# A reminder



## MaidenScotland (Jun 6, 2009)

I am sure I don't have to remind people that the person behind a poster name might not be the person who they say they are nor even in the country whose flag they are flying, so please be careful when messaging or meeting someone from a forum and of course under no circumstances hand over a passport, credit card or money,

This is one of the reasons why do not allow personal contact details on the open forum 

Maiden


----------



## MaidenScotland (Jun 6, 2009)

I had this message sent to me the other day via facebook


Hi Christina...this is a long shot and very complicated. I notice you like Northern Soul and have the motif on your page. Are you a big fan, small fan, just like the music, or go to any of the all nighters gigs etc? I am a fan of Motown, Northern, Philly etc, and it is this genre of music that has made me drop you a line with a view to your help with something very delicate that I am involved with right now.

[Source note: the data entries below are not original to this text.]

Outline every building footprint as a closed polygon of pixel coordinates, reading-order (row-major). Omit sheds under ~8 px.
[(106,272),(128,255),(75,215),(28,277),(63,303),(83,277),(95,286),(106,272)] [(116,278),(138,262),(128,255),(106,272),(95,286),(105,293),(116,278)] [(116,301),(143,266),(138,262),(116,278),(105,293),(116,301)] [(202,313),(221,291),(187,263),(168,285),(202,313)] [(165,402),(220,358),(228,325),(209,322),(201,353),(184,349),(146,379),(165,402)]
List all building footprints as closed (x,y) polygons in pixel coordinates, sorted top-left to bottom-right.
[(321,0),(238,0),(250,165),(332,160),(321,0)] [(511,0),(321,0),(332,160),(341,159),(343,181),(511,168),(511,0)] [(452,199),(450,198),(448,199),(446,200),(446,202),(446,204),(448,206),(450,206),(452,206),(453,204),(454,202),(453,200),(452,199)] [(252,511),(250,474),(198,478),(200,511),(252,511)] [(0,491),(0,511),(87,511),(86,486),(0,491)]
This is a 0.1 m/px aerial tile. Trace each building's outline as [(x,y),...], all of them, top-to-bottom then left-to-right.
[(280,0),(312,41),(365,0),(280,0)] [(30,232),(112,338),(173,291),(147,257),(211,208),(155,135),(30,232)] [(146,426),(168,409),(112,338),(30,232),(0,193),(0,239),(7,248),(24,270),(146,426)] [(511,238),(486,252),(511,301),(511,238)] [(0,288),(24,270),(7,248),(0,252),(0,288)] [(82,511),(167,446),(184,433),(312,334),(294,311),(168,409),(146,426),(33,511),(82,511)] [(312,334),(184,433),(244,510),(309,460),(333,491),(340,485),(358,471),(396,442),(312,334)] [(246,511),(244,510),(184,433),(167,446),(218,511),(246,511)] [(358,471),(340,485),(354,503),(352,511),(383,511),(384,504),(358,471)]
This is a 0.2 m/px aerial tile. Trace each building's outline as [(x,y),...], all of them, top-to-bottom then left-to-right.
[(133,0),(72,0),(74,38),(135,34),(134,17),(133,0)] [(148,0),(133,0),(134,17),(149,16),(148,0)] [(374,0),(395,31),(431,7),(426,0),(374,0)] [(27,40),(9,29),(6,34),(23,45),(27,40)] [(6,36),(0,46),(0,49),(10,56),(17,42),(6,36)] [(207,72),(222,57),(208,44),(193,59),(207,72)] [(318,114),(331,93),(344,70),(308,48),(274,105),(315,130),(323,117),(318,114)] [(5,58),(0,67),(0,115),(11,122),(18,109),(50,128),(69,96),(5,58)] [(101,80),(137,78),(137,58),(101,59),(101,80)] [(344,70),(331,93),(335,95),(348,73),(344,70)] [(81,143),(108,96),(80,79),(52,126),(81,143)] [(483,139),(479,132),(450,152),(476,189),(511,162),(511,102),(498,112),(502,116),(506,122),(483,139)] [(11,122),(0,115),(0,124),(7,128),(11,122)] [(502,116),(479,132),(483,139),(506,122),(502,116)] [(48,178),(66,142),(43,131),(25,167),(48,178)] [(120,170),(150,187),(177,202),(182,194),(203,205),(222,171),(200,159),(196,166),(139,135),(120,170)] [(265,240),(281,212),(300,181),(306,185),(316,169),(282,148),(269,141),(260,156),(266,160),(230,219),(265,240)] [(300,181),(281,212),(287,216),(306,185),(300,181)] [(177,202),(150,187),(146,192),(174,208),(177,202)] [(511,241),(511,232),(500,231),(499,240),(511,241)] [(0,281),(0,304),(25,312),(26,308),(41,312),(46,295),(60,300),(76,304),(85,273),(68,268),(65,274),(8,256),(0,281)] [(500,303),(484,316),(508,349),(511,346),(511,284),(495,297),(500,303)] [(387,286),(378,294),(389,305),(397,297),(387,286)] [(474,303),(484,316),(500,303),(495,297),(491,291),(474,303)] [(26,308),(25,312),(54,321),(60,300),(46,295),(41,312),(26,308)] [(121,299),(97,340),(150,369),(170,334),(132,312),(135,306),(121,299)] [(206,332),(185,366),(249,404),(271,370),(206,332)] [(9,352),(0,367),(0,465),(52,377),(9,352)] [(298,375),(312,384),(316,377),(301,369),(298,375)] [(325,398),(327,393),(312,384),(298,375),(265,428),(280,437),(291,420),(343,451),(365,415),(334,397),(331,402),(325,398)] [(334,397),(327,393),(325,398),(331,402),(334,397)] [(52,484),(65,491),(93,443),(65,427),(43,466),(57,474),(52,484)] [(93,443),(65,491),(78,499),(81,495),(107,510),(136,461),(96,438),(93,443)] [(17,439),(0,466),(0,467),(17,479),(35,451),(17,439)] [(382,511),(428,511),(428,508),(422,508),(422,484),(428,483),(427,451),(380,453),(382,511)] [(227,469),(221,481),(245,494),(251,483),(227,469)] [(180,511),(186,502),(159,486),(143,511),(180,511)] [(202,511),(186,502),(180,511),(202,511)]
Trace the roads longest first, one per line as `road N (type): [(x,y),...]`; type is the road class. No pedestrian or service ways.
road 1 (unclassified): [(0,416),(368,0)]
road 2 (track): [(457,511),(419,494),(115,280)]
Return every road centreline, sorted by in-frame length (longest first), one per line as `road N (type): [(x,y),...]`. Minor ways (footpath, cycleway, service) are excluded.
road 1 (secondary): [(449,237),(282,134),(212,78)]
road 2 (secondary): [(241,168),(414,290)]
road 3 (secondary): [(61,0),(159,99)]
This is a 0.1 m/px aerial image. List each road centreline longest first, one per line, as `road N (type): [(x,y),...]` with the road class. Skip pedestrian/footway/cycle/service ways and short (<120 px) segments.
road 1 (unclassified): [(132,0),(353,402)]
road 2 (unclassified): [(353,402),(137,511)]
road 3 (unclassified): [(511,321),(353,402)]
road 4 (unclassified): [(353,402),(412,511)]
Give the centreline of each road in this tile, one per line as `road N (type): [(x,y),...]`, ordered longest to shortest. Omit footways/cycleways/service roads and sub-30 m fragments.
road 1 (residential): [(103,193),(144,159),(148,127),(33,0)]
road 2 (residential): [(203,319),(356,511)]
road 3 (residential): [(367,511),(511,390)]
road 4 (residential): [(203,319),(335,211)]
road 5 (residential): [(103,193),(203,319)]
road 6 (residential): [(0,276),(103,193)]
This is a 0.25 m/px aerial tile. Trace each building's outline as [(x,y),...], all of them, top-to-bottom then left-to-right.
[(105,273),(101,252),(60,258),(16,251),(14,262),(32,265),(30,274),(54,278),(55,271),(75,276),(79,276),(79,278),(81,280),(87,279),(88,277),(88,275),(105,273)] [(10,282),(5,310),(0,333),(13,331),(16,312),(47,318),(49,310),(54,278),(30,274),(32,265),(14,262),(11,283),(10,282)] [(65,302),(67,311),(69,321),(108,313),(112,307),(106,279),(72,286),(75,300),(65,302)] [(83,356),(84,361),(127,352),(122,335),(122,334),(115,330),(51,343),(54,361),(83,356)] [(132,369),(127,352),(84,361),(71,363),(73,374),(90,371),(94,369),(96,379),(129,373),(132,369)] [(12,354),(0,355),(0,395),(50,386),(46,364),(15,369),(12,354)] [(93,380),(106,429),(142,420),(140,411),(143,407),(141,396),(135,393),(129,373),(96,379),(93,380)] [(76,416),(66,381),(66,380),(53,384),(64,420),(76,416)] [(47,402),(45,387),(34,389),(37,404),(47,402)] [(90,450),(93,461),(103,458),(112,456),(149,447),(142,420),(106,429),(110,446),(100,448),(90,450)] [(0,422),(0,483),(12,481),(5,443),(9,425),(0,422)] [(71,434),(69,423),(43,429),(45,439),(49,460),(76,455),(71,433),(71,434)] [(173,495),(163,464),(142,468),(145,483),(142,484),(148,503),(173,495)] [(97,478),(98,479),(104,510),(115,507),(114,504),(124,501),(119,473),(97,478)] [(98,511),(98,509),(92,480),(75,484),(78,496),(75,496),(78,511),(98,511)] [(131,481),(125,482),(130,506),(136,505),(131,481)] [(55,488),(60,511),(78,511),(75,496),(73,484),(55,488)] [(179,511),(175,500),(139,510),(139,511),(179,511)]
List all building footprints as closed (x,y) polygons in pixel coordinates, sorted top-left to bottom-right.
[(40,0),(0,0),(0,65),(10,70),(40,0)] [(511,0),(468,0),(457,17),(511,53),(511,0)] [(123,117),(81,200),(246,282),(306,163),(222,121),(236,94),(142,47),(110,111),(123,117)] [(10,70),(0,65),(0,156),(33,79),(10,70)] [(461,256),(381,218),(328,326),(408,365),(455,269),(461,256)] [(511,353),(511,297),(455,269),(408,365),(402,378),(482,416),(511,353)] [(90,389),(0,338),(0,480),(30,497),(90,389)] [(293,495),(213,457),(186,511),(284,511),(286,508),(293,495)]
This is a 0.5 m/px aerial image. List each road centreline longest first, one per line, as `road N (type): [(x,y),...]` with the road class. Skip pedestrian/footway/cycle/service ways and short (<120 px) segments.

It's extremely personal and more about one of your Facebook contacts than the music (well, for the time being anyway ha ha). If this is too intrusive please ignore me, but I am sure once you learn who I am, you will be enthralled. I am researching for a family member whom I thought was dead for over 30 years and have been overwhelmed this week in finding him on Facebook and you are a contact of his. I am not using my real name because I need to be a little covert right now for many reasons. So if you can keep a secret and help, let me know. I have tried through the facebook and twitter medium to speak to this person, but because I am not familiar with the electronics, and maybe he isn't too, we have not 'engaged' yet. If you can guess who it is, I will reveal all, but it is a sad sad story, and I am part of it. I do not know how you know this person and maybe in the past you have met, or are just passing chums on Facebook. But you, I notice speak to him with sincerity, which I respect. 

Let me know,


----------